In estrema sintesi, è a convenirsi che, in materia di società, la legittimità di finanziamenti e più in generale di versamenti dei soci, opponibile all’Amministrazione finanziaria, richiede la regolarità formale delle delibere assembleari e delle scritture contabili in tempi e modi coerenti con l’andamento finanziario del periodo; ne
consegue che, in difetto di giustificazioni da parte della società e/o dei soci, costituiscono elementi indiziari positivamente valutabili in relazione alla legittimità di accertamento (anche induttivo puro, per la pervasiva inattendibilità delle scritture contabili) nei confronti della società -ai fini del recupero a tassazione di ricavi in nero corrispondenti alle somme introitate -il difetto di delibera assembleare, l’inadeguatezza della capacità finanziaria dei soci a supportare gli oneri finanziari delle erogazioni, in specie se di ingente importo, e le modalità in contanti delle corresponsioni .

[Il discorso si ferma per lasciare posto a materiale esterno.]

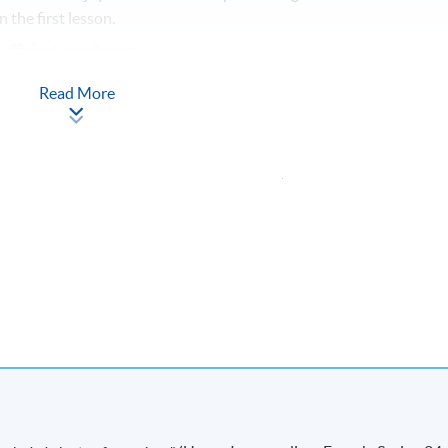
 the first lesson.
ufficient enrolment.
lass/ course will be approved.
Read More
tudents’ absence.
Apply Online
Now
ton Road, Causeway Bay, Hong Kong.
Apply Online
Now
 Wang Hoi Road, Kowloon Bay, Kowloon.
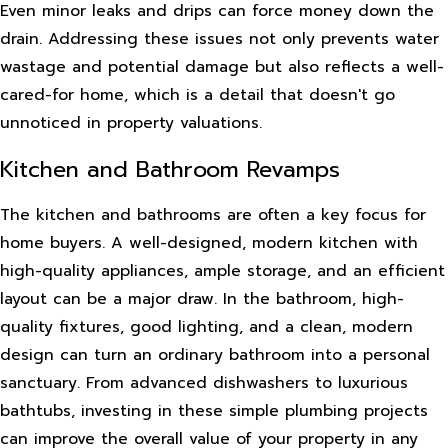
Even minor leaks and drips can force money down the
drain. Addressing these issues not only prevents water
wastage and potential damage but also reflects a well-
cared-for home, which is a detail that doesn't go
unnoticed in property valuations.
Kitchen and Bathroom Revamps
The kitchen and bathrooms are often a key focus for
home buyers. A well-designed, modern kitchen with
high-quality appliances, ample storage, and an efficient
layout can be a major draw. In the bathroom, high-
quality fixtures, good lighting, and a clean, modern
design can turn an ordinary bathroom into a personal
sanctuary. From advanced dishwashers to luxurious
bathtubs, investing in these simple plumbing projects
can improve the overall value of your property in any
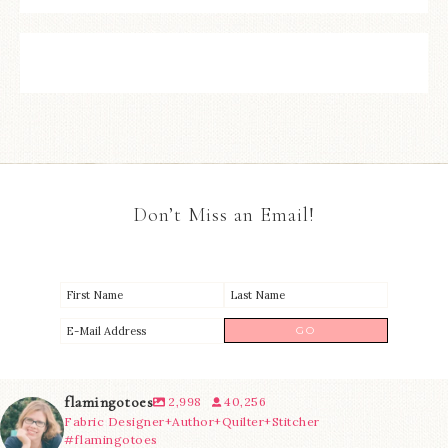
Don’t Miss an Email!
flamingotoes
2,998
40,256
Fabric Designer+Author+Quilter+Stitcher
#flamingotoes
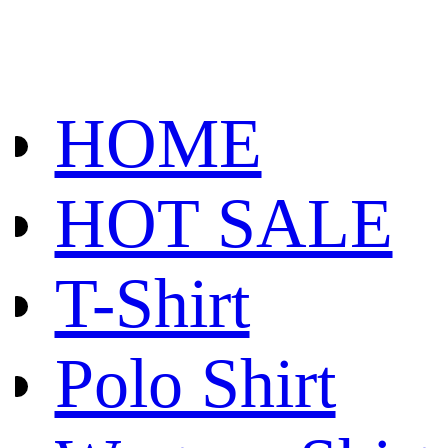
HOME
HOT SALE
T-Shirt
Polo Shirt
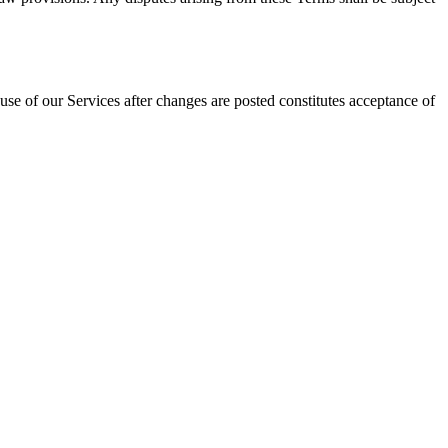
se of our Services after changes are posted constitutes acceptance of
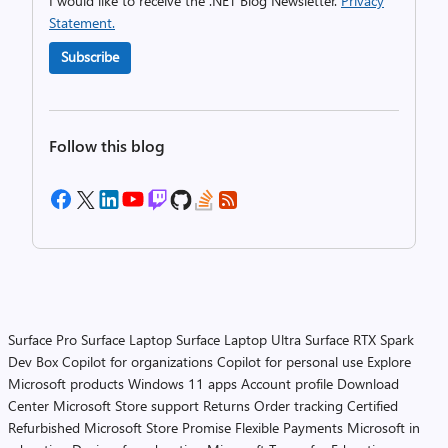
I would like to receive the .NET Blog Newsletter.
Privacy
Statement.
Subscribe
Follow this blog
Surface Pro
Surface Laptop
Surface Laptop Ultra
Surface RTX Spark
Dev Box
Copilot for organizations
Copilot for personal use
Explore
Microsoft products
Windows 11 apps
Account profile
Download
Center
Microsoft Store support
Returns
Order tracking
Certified
Refurbished
Microsoft Store Promise
Flexible Payments
Microsoft in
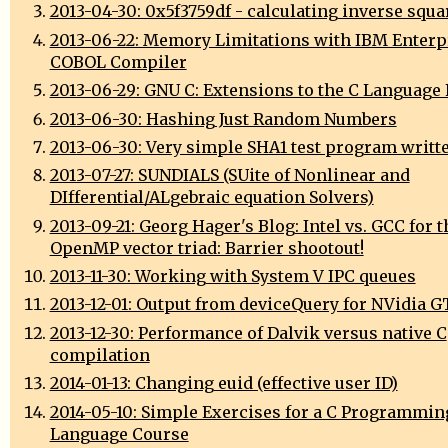
2013-04-30: 0x5f3759df - calculating inverse squa
2013-06-22: Memory Limitations with IBM Enterp
COBOL Compiler
2013-06-29: GNU C: Extensions to the C Language
2013-06-30: Hashing Just Random Numbers
2013-06-30: Very simple SHA1 test program writte
2013-07-27: SUNDIALS (SUite of Nonlinear and
DIfferential/ALgebraic equation Solvers)
2013-09-21: Georg Hager's Blog: Intel vs. GCC for t
OpenMP vector triad: Barrier shootout!
2013-11-30: Working with System V IPC queues
2013-12-01: Output from deviceQuery for NVidia 
2013-12-30: Performance of Dalvik versus native C
compilation
2014-01-13: Changing euid (effective user ID)
2014-05-10: Simple Exercises for a C Programmin
Language Course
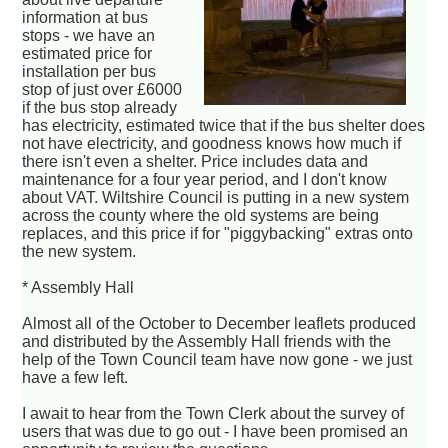
information at bus
stops - we have an
estimated price for
installation per bus
stop of just over £6000
if the bus stop already
has electricity, estimated twice that if the bus shelter does
not have electricity, and goodness knows how much if
there isn't even a shelter. Price includes data and
maintenance for a four year period, and I don't know
about VAT. Wiltshire Council is putting in a new system
across the county where the old systems are being
replaces, and this price if for "piggybacking" extras onto
the new system.
* Assembly Hall
Almost all of the October to December leaflets produced
and distributed by the Assembly Hall friends with the
help of the Town Council team have now gone - we just
have a few left.
I await to hear from the Town Clerk about the survey of
users that was due to go out - I have been promised an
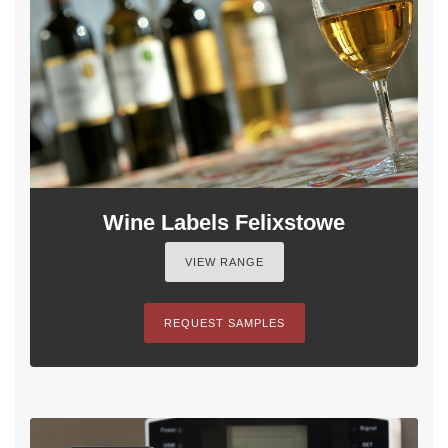
Wine Labels Felixstowe
VIEW RANGE
REQUEST SAMPLES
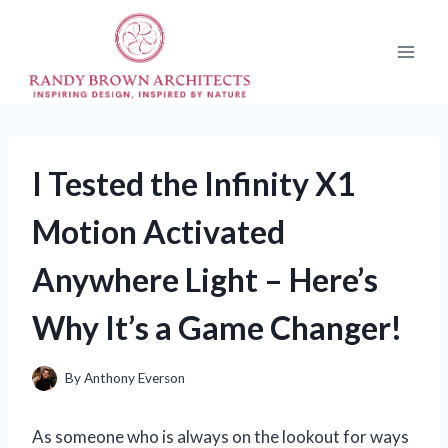
Skip
to
content
I Tested the Infinity X1
Motion Activated
Anywhere Light – Here’s
Why It’s a Game Changer!
By
Anthony Everson
As someone who is always on the lookout for ways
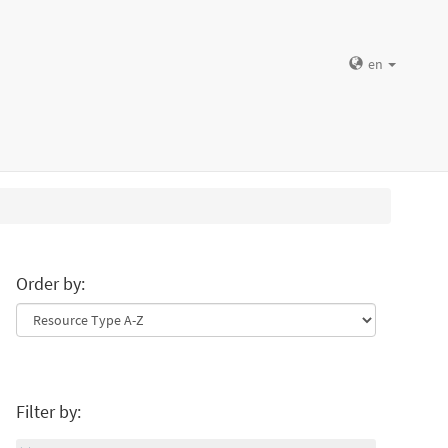
en
Order by:
Filter by:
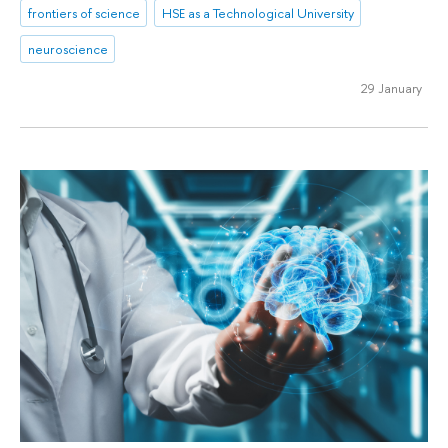
frontiers of science
HSE as a Technological University
neuroscience
29 January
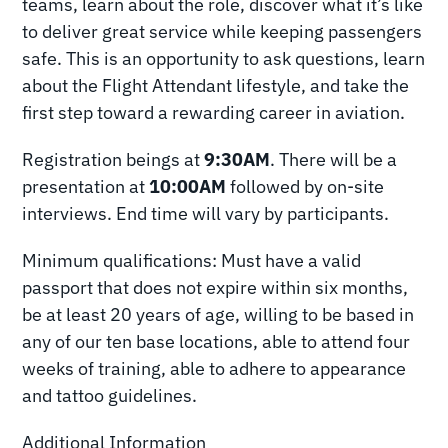
teams, learn about the role, discover what it’s like
to deliver great service while keeping passengers
safe. This is an opportunity to ask questions, learn
about the Flight Attendant lifestyle, and take the
first step toward a rewarding career in aviation.
Registration beings at
9:30AM
. There will be a
presentation at
10:00AM
followed by on-site
interviews. End time will vary by participants.
Minimum qualifications: Must have a valid
passport that does not expire within six months,
be at least 20 years of age, willing to be based in
any of our ten base locations, able to attend four
weeks of training, able to adhere to appearance
and tattoo guidelines.
Additional Information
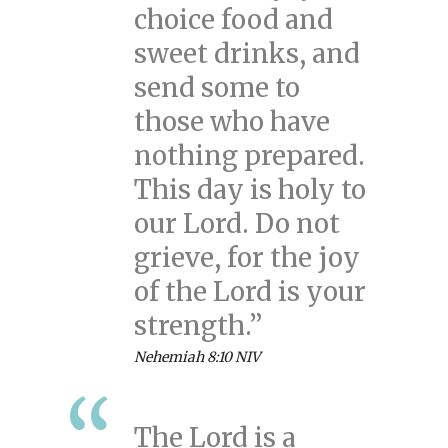
choice food and
sweet drinks, and
send some to
those who have
nothing prepared.
This day is holy to
our Lord. Do not
grieve, for the joy
of the Lord is your
strength.”
Nehemiah 8:10 NIV
The Lord is a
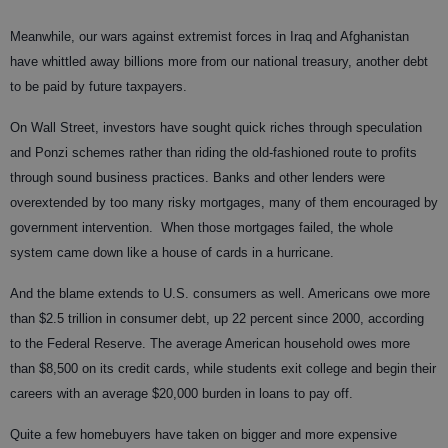
Meanwhile, our wars against extremist forces in Iraq and Afghanistan
have whittled away billions more from our national treasury, another debt
to be paid by future taxpayers.
On Wall Street, investors have sought quick riches through speculation
and Ponzi schemes rather than riding the old-fashioned route to profits
through sound business practices. Banks and other lenders were
overextended by too many risky mortgages, many of them encouraged by
government intervention.
When those mortgages failed, the whole
system came down like a house of cards in a hurricane.
And the blame extends to U.S. consumers as well. Americans owe more
than $2.5 trillion in consumer debt, up 22 percent since 2000, according
to the Federal Reserve. The average American household owes more
than $8,500 on its credit cards, while students exit college and begin their
careers with an average $20,000 burden in loans to pay off.
Quite a few homebuyers have taken on bigger and more expensive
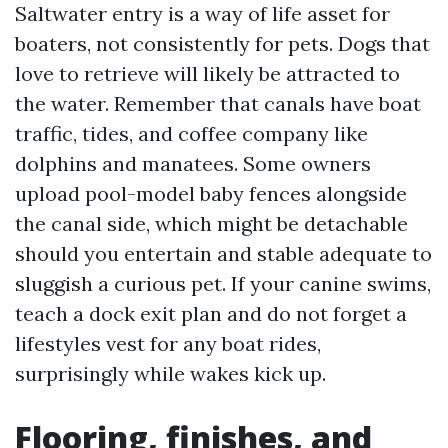
Saltwater entry is a way of life asset for
boaters, not consistently for pets. Dogs that
love to retrieve will likely be attracted to
the water. Remember that canals have boat
traffic, tides, and coffee company like
dolphins and manatees. Some owners
upload pool-model baby fences alongside
the canal side, which might be detachable
should you entertain and stable adequate to
sluggish a curious pet. If your canine swims,
teach a dock exit plan and do not forget a
lifestyles vest for any boat rides,
surprisingly while wakes kick up.
Flooring, finishes, and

La CTR e, per vero, già prima, la CTP hanno fatto pedissequa applicazione dei superiori insegnamenti.
Ne consegue che la sentenza impugnata va esente da censure.
In definitiva, il ricorso va integralmente rigettato, con le statuizioni consequenziali come da dispositivo.
P.Q.M.
Rigetta il ricorso.
Condanna la ricorrente a rifondere all’Agenzia le spese di lite, liquidate in euro 5.900, oltre spese prenotate a debito.
Ai sensi dell’art. 13 comma 1 -quater d.P.R. n. 115 del 2002, dà atto della sussistenza dei presupposti processuali per il versamento, da parte della ricorrente, di un ulteriore importo a titolo di contributo unificato, pari a quello previsto per il ricorso stesso, a norma del comma 1 -bis dello stesso art. 13, se dovuto.
Così deciso a Roma, lì 24 aprile 2025.